Microsoft has blamed an overheating data centre for a 16-hour shutdown of its Outlook and Hotmail systems. Microsoft said a “rapid and substantial temperature spike” and that the spike “ was significant enough before it was mitigated that it caused our safeguards to come in to place for a large number of servers in this part of the datacenter”
They blogged about it here, but don’t give away too much of the details other than “a firmware update screwed it all up”
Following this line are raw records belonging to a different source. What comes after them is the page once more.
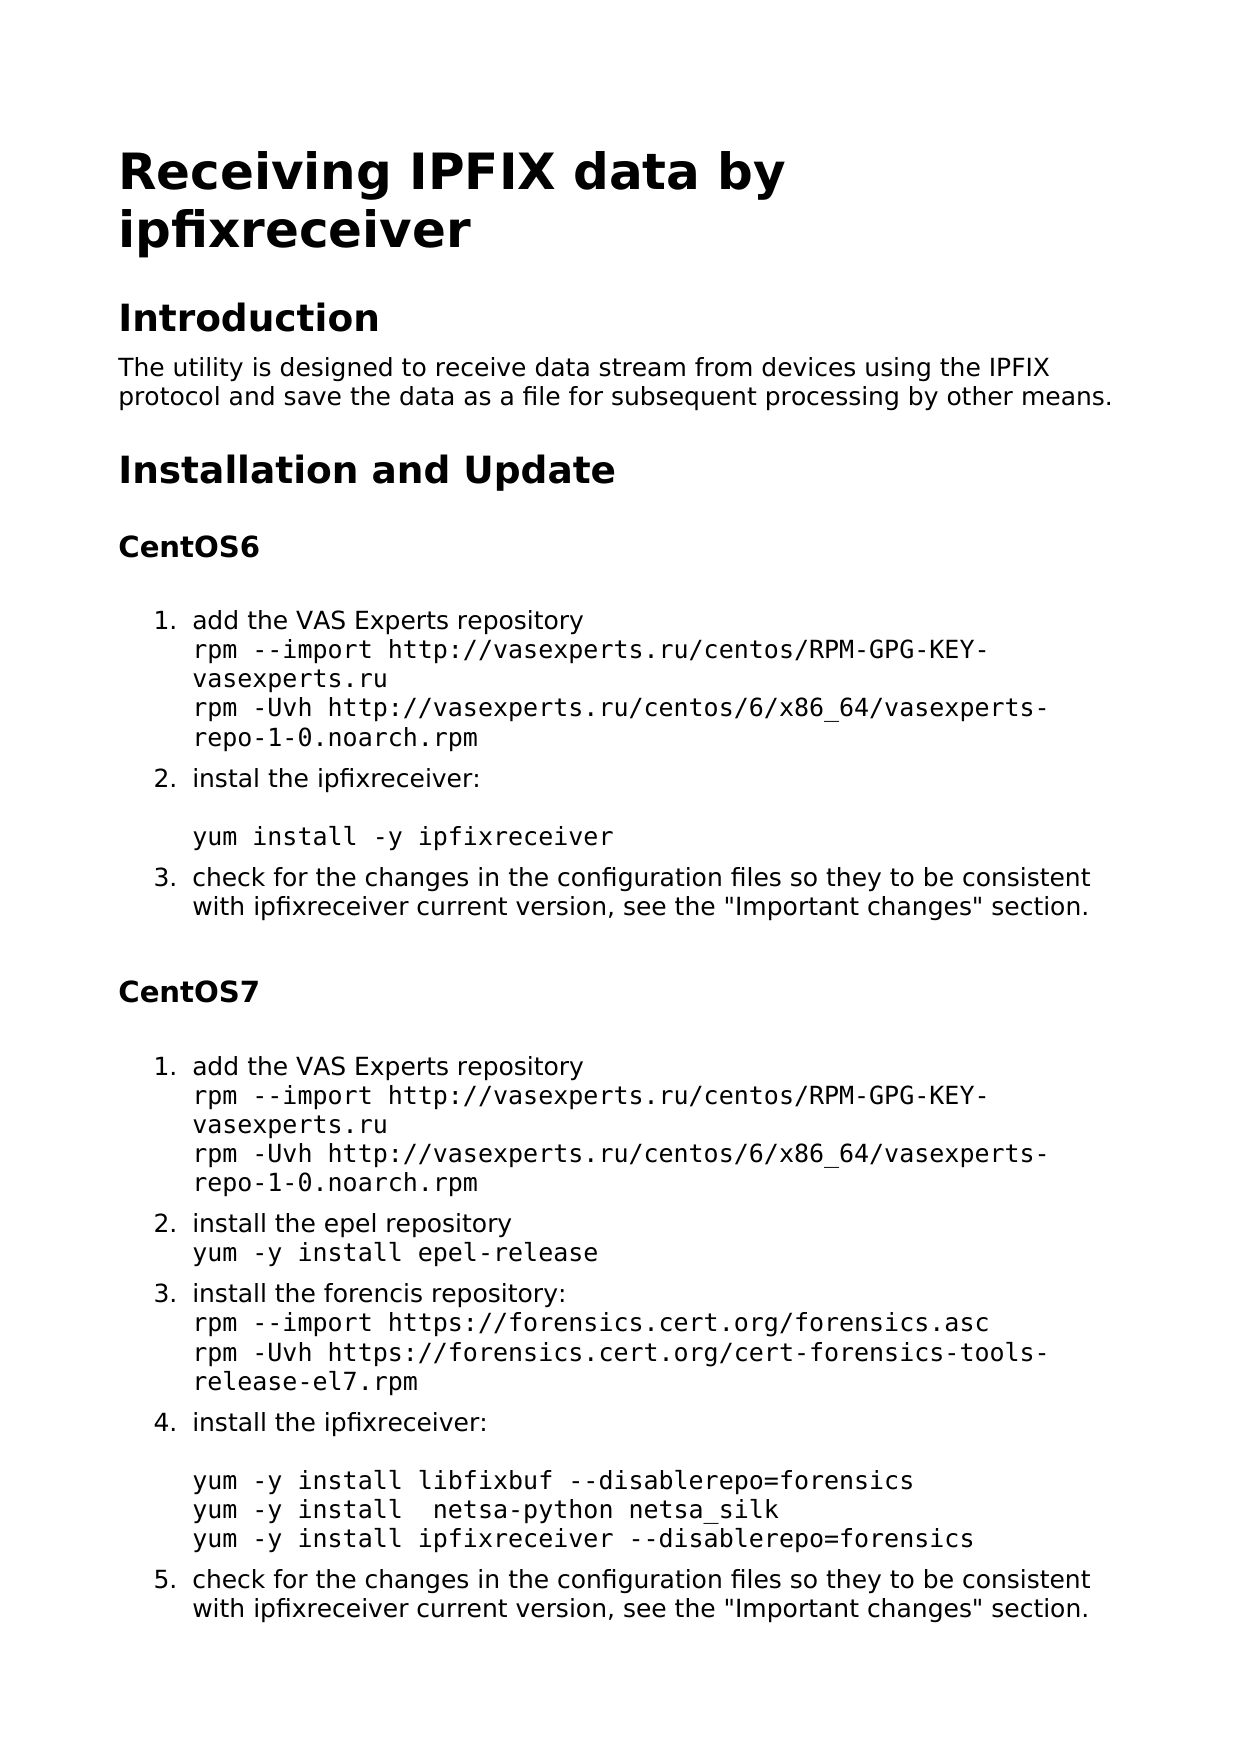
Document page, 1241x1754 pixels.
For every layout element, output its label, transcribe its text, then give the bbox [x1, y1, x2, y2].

list check for the changes in the configuration files so they to be consistent with ipfixreceiver current version, see the "Important changes" section. [177, 1566, 1122, 1624]
subtitle CentOS7 [118, 976, 1122, 1010]
list rpm --import http://vasexperts.ru/centos/RPM-GPG-KEY-vasexperts.ru rpm -Uvh http://vasexperts.ru/centos/6/x86_64/vasexperts-repo-1-0.noarch.rpm [177, 1081, 1122, 1198]
list instal the ipfixreceiver: [177, 764, 1122, 822]
subtitle Introduction [118, 297, 1122, 341]
list add the VAS Experts repository [177, 606, 1122, 635]
list install the epel repository [177, 1209, 1122, 1238]
text The utility is designed to receive data stream from devices using the IPFIX protocol and save the data as a file for subsequent processing by other means. [118, 353, 1122, 412]
list yum -y install epel-release [177, 1238, 1122, 1268]
subtitle Receiving IPFIX data by ipfixreceiver [118, 143, 1122, 259]
subtitle CentOS6 [118, 530, 1122, 564]
list yum install -y ipfixreceiver [177, 822, 1122, 851]
list rpm --import https://forensics.cert.org/forensics.asc rpm -Uvh https://forensics.cert.org/cert-forensics-tools-release-el7.rpm [177, 1309, 1122, 1396]
list install the ipfixreceiver: [177, 1408, 1122, 1466]
list add the VAS Experts repository [177, 1052, 1122, 1081]
list check for the changes in the configuration files so they to be consistent with ipfixreceiver current version, see the "Important changes" section. [177, 863, 1122, 921]
list rpm --import http://vasexperts.ru/centos/RPM-GPG-KEY-vasexperts.ru rpm -Uvh http://vasexperts.ru/centos/6/x86_64/vasexperts-repo-1-0.noarch.rpm [177, 635, 1122, 752]
list yum -y install libfixbuf --disablerepo=forensics yum -y install netsa-python netsa_silk yum -y install ipfixreceiver --disablerepo=forensics [177, 1466, 1122, 1554]
list install the forencis repository: [177, 1279, 1122, 1309]
subtitle Installation and Update [118, 449, 1122, 493]
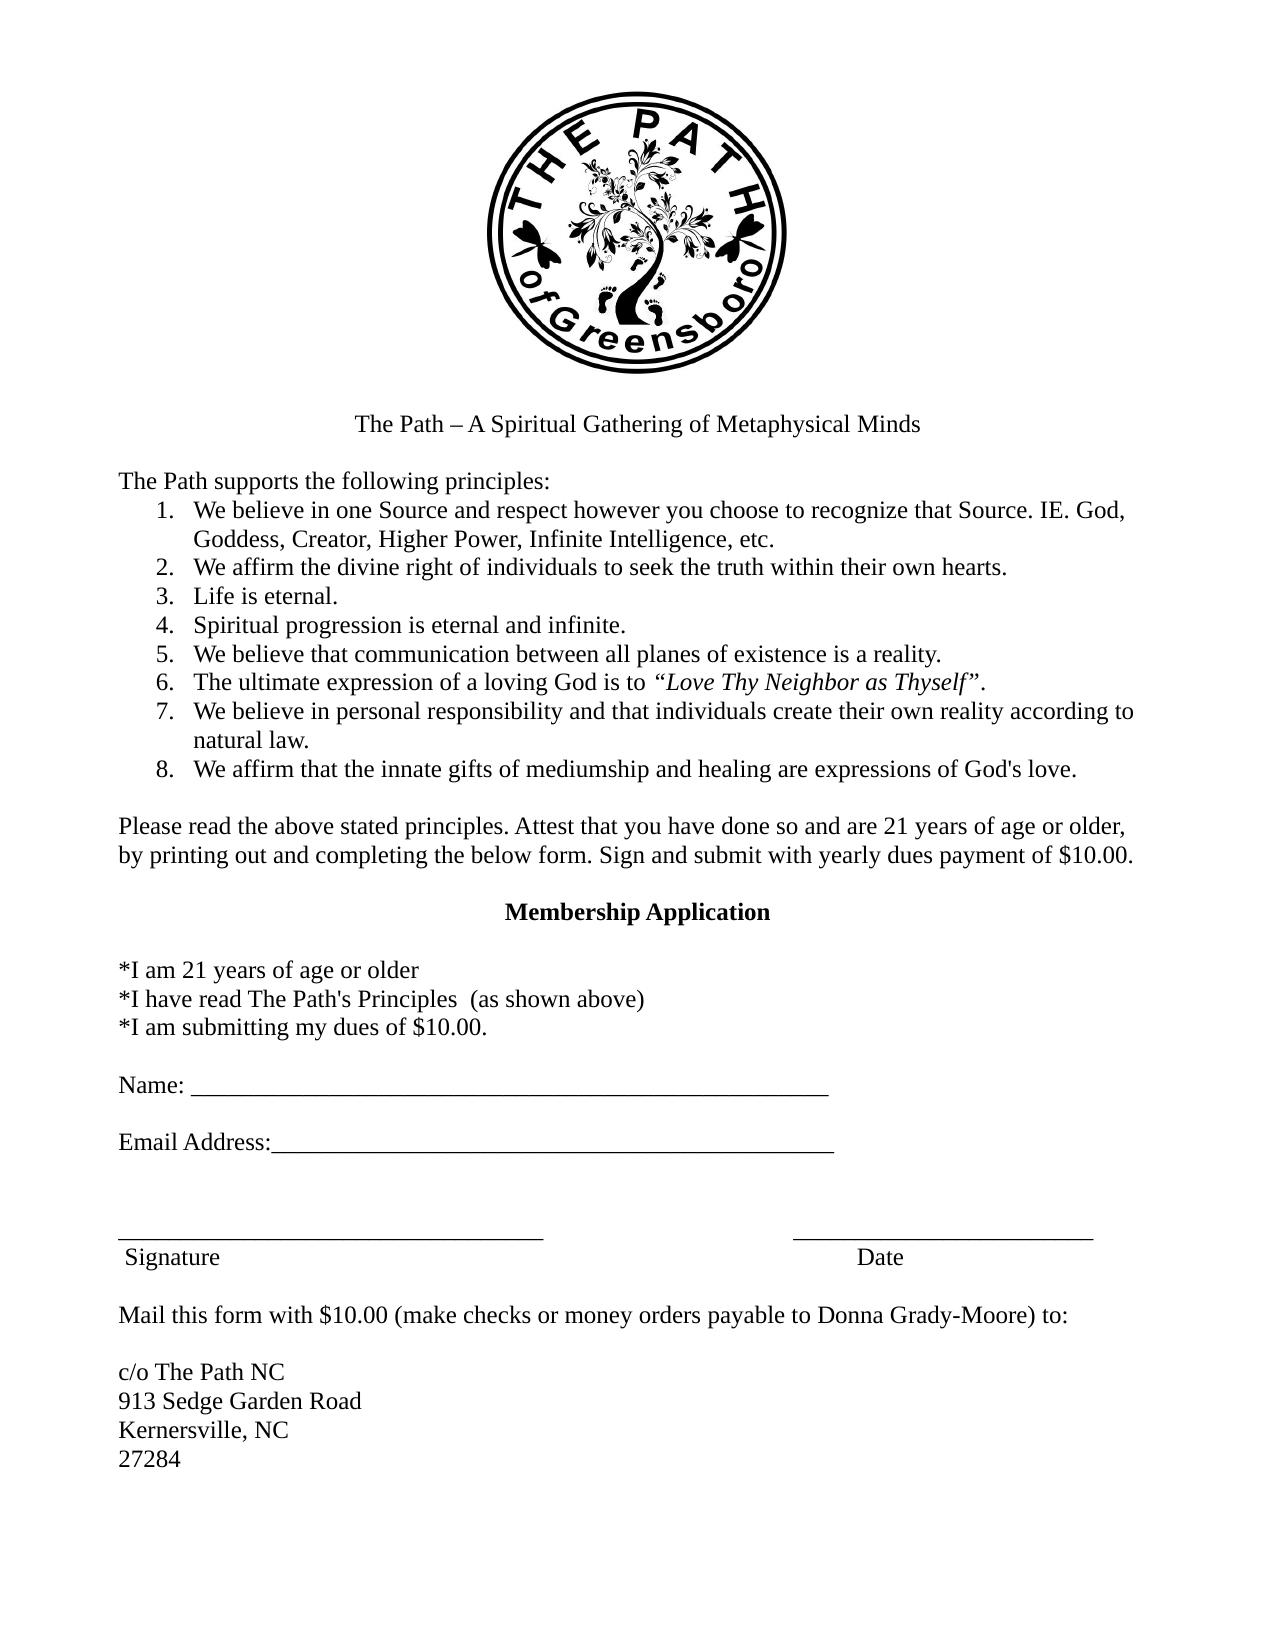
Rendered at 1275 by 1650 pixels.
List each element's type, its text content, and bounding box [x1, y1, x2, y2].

text Name: ___________________________________________________ [118, 1070, 1157, 1099]
list We believe in one Source and respect however you choose to recognize that Source. IE. God, Goddess, Creator, Higher Power, Infinite Intelligence, etc. [156, 495, 1157, 552]
list Spiritual progression is eternal and infinite. [156, 610, 1157, 639]
text *I am 21 years of age or older [118, 955, 1157, 984]
text Email Address:_____________________________________________ [118, 1127, 1157, 1156]
list We believe in personal responsibility and that individuals create their own reality according to natural law. [156, 696, 1157, 754]
text The Path – A Spiritual Gathering of Metaphysical Minds [118, 409, 1157, 437]
list The ultimate expression of a loving God is to “Love Thy Neighbor as Thyself”. [156, 667, 1157, 696]
text Kernersville, NC [118, 1415, 1157, 1444]
text *I have read The Path's Principles (as shown above) [118, 984, 1157, 1012]
text Please read the above stated principles. Attest that you have done so and are 21 years of age or older, by printing out and completing the below form. Sign and submit with yearly dues payment of $10.00. [118, 811, 1157, 869]
text Mail this form with $10.00 (make checks or money orders payable to Donna Grady-Moore) to: [118, 1300, 1157, 1329]
list Life is eternal. [156, 581, 1157, 610]
text Membership Application [118, 897, 1157, 926]
text 27284 [118, 1444, 1157, 1472]
list We believe that communication between all planes of existence is a reality. [156, 639, 1157, 667]
list We affirm the divine right of individuals to seek the truth within their own hearts. [156, 552, 1157, 581]
text c/o The Path NC [118, 1357, 1157, 1386]
text *I am submitting my dues of $10.00. [118, 1012, 1157, 1041]
text 913 Sedge Garden Road [118, 1386, 1157, 1415]
list We affirm that the innate gifts of mediumship and healing are expressions of God's love. [156, 754, 1157, 782]
text Signature Date [118, 1242, 1157, 1271]
text __________________________________ ________________________ [118, 1214, 1157, 1242]
text The Path supports the following principles: [118, 466, 1157, 495]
At the end of the blog, they provide a link to a page. This page reports on known incidents affecting Microsoft services, which is pretty neat;
We recently had a spike in the temperature of our office server room because during a power cut the UPS kicked in and whilst the air conditioning is not on the UPS, whilst our servers are. The temperature monitor of our racks was at 34c, far higher than what the temperature of the room should be. Crucially however to get the warning email at this temperature was pointless; Sending us an email when it hits 34c is like saying “Hi, this room is about to melt, hope you’ve got some backups”, and had the sys admin running around trying to get desk fans in the room. After this incident we reduced the cutoff temperature threshold to 25c. Fact is the room should be at 19c, and if it hits 25c we know that there a problem and gives us more time to fix it, or at least switch off the non critical servers to help the room cool. Getting the air con on the UPS would really help us out in situations like this!